TASK PROMPT: Print the range of lines that opens with the line containing "Terms of Use" and closes with the last line of the listing. Include both ends; print nothing more.

BEGIN DATA IN THIS EXERCISE

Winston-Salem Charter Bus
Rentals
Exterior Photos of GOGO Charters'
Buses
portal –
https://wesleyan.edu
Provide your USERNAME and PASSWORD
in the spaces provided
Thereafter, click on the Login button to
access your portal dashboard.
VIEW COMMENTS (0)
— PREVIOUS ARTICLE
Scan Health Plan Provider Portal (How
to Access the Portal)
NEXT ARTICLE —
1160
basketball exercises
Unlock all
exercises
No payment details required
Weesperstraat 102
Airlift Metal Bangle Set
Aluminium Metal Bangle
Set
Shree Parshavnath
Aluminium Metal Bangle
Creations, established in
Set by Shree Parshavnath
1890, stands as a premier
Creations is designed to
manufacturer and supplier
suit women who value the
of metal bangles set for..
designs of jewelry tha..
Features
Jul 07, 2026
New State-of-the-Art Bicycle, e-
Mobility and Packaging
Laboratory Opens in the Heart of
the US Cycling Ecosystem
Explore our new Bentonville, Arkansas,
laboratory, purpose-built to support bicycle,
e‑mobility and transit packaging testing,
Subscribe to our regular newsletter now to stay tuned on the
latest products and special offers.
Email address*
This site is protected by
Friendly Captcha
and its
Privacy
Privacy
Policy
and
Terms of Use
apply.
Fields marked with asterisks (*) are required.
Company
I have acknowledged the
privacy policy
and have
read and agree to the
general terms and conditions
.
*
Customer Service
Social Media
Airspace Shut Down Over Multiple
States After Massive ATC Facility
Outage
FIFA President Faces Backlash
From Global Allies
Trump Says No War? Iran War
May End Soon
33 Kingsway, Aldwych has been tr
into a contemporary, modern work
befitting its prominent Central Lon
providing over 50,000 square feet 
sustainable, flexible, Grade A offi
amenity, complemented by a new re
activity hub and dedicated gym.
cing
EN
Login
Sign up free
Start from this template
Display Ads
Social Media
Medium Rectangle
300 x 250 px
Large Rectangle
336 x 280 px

END DATA IN THIS EXERCISE

YOUR RESPONSE:
Terms of Use
apply.
Fields marked with asterisks (*) are required.
Company
I have acknowledged the
privacy policy
and have
read and agree to the
general terms and conditions
.
*
Customer Service
Social Media
Airspace Shut Down Over Multiple
States After Massive ATC Facility
Outage
FIFA President Faces Backlash
From Global Allies
Trump Says No War? Iran War
May End Soon
33 Kingsway, Aldwych has been tr
into a contemporary, modern work
befitting its prominent Central Lon
providing over 50,000 square feet 
sustainable, flexible, Grade A offi
amenity, complemented by a new re
activity hub and dedicated gym.
cing
EN
Login
Sign up free
Start from this template
Display Ads
Social Media
Medium Rectangle
300 x 250 px
Large Rectangle
336 x 280 px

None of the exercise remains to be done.